The titanic case study

The data set provided on google classroom is the actual data on passengers from the Titanic disaster. There were 1,313 passengers aboard the Titanic and within our dataset we have data on each passenger’s name, sex, passenger class and survival status. During this case study we will use a contingency table as well as a bar plot to help answer the question: Were the survival rates different for different passenger classes aboard the Titanic?

  1. Use the COUNTIFS() function in google sheets to construct a contingency table with the passenger class as the rows, and the survival status as the columns. Then use the SUM() function to calculate the row sum and column sums.

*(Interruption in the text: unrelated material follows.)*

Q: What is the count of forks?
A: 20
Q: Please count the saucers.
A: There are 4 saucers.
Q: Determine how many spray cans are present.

  2. For each class, calculate the proportion of that class that survived the Titanic disaster.

  3. What proportion of survivors were designated 1st class? What proportion of survivors were designated 2nd class? What proportion of survivors were designated 3rd class?

  4. Use the contingency table you constructed to create a segmented bar plot that shows the proportion of each class that survived and did not survive.

  5. Based on the evidence you have constructed, does it seem that the survival rate is different between different classes? If so, form a hypothesis as to why this might be.

Extension: Titanic survival rates and sex

Our next task is to investigate whether or not survival rates differed between male and female passengers on the Titanic.

  1. Construct a contingency table that has passenger sex as the rows and survival status as the columns.

  2. For each gender, calculate the probability that gender survived the Titanic disaster.

  3. Calculate the proportion of survivors that were male and female respectively.

  4. Create a segmented bar plot that displays the proportion of each sex that survived the disaster.

  5. Based on the evidence we have gathered, does it seem that there is a large difference in the proportion of men who survived vs. the number of females that survived? If so, form a hypothesis as to why this might be.